### TEXT SECTION

Jumping to the definition of the struct field for the cursor is conceptually very similar to jumping to the definition of the function parameter containing the cursor. Does LSP support that today?

Yes, they are identical: jump to definition of selected identifier. That's my point: LSP has only one flavor of "jump to definition" operation, but the introduction of the proposed change would create the need for two flavors of query.

The closest existing situation is that of embedded fields: struct{T} is both a reference to type T and a definition of a field T. The two meanings of the pun on T are opposite so it's obvious from the query what do to: if you ask for the definition of T, the server reports the type definition; if you ask for the references, it reports references to the field (but not the type). However in the proposed change the puns are both references so the protocol offers no obvious way to tease the queries apart.

(Also: the go/types API has no way to indicate that a single identifier is a reference to two different objects, so many tools would be broken by such a change.)

@jimmyfrasche
Copy link
Member Author

Using a VS Code project where I had something similar to:

type v struct { 
  x string // L0
}
 
func f(x string) *v { // L1
  return &v{
    x: x, // L2
  }
}

On L2 I can press F12 (Go to Definition) on the first x to go to L0 or the second x to L1.

I'd personally be fine if F12 just went to L1 for :x. I can still use go to type definition on &v. That's not that hard.

A jump to field definition that worked on either x would probably be handy even modulo this change. I'm not sure it should be a blocker.

Does anyone have experience with any Haskell/Ocaml/Rust LSP servers? What do they do in this case?

@bcmills
Copy link
Contributor

bcmills commented Feb 22, 2023

LSP has only one flavor of "jump to definition" operation, but the introduction of the proposed change would create the need for two flavors of query.

I guess what I'm saying is: given that we already have function parameters, it seems to me that we already have the need for two flavors of query. This proposal might draw out that problem more frequently, but it's an existing problem with the LSP protocol either way.

@jimmyfrasche
Copy link
Member Author

@adonovan

(Also: the go/types API has no way to indicate that a single identifier is a reference to two different objects, so many tools would be broken by such a change.)

In the first post I state that the go/ast should encode :x the same as x: x with some hint to formatters that it should be output as :x to avoid breaking tools

@jimmyfrasche
Copy link
Member Author

The only real downside mentioned so far is go to definition. I don't really see that as a showstopper and given how many big languages already support this (many more support it but they are all fairly niche) I would hope LSP grows the necessary primitives to handle this case.

Let me do a brief and simplistic analysis of the data I gathered. I'll ignore everything except the currently proposed simple identifier case. In the 11 modules (counting std as a module) analyzed, there were 1986 packages and 1339 (67%) contained keyed struct literals.

There were 101954 KV pairs total spread across those literals. Of those, 18504 (18%) had a simple identifier for the value and 6957 of them had identical key and value. That's about 38% of KV pairs where the value is a simple identifier or about 7% of all KV pairs.

That's not bad. That is in the language as it is today, though.

######
### ENTRIES PROVIDED

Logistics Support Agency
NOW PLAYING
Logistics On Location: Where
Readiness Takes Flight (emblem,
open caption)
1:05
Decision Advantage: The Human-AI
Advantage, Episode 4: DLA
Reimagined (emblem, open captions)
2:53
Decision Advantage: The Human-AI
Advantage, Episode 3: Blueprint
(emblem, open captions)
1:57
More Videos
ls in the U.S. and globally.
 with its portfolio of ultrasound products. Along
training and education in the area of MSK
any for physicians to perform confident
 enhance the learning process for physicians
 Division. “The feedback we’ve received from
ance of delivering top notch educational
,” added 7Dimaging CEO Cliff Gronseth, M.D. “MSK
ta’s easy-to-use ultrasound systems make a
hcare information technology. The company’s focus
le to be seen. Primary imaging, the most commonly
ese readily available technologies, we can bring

######
### ENTRIES PROVIDED

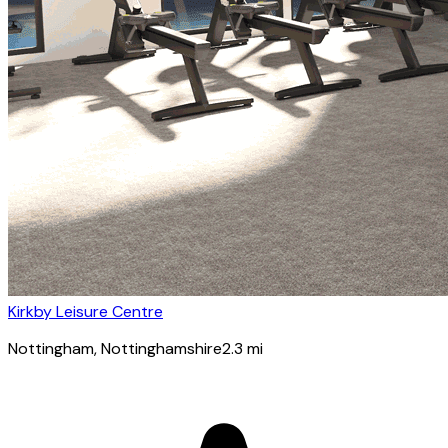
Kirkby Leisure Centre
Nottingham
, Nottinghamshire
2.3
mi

######

◆ **BRIEF 1**
Answer these questions from the forum discussion on go to definition and struct literal shorthand:
(a) Which key does the VS Code example press for Go to Definition?
(b) How many modules were analyzed, counting std as a module?
(c) How many KV pairs were there in total?
◆ **BRIEF 2**
In the forum discussion on go to definition and struct literal shorthand, write out the part starting at "The only real" and ending at "is today, though.", changing "showstopper" to "dealbreaker".
◆ **BRIEF 3**
Continue the forum discussion on go to definition and struct literal shorthand from where it stops.
These entries are separate material, unrelated to the forum discussion.

◆ **OUTPUT 1**
(a) F12
(b) 11
(c) 101954

◆ **OUTPUT 2**
The only real downside mentioned so far is go to definition. I don't really see that as a dealbreaker and given how many big languages already support this (many more support it but they are all fairly niche) I would hope LSP grows the necessary primitives to handle this case.

Let me do a brief and simplistic analysis of the data I gathered. I'll ignore everything except the currently proposed simple identifier case. In the 11 modules (counting std as a module) analyzed, there were 1986 packages and 1339 (67%) contained keyed struct literals.

There were 101954 KV pairs total spread across those literals. Of those, 18504 (18%) had a simple identifier for the value and 6957 of them had identical key and value. That's about 38% of KV pairs where the value is a simple identifier or about 7% of all KV pairs.

That's not bad. That is in the language as it is today, though.

◆ **OUTPUT 3**
If this feature were to be adopted, I conjecture that there would be a stronger incentive to name more of the identifiers identically. There were 3188 matches that would be identical if not for case. Some of those may have good reason but let's say that 95% would be written with identical case given this proposal. Similarly let's say of the 8539 identifiers that didn't match at all, 50% would have been written identically. That gives us approximately round(0.5×8359 + 0.95×3188 + 6957) = 14165 KV pairs that would have used the :shorthand, or about 75% of KV pairs where the value is a simple identifier or 14% of all KV pairs.

I can't say if that counts as "widely used", as @ianlancetaylor put it, but it's still pretty good bang for the buck.

If that counts, let's look at its effect on writability, readability, and editability.

Writability is an easy win. You can type a name once instead of twice. Even without this you are generally choosing a name for your identifier that is close to the name of the field (you don't see a lot of Red: Green) so unless the field name is just huge and messy might as well just name it identically and write less in total.

Readability isn't as obvious but I think it's also a win. You can usually tell at a glance if a name is Twice: Twice but sometimes you may have to double check which doesn't apply if it's only written :Once. More importantly it's just lighter on the page and less repetitious.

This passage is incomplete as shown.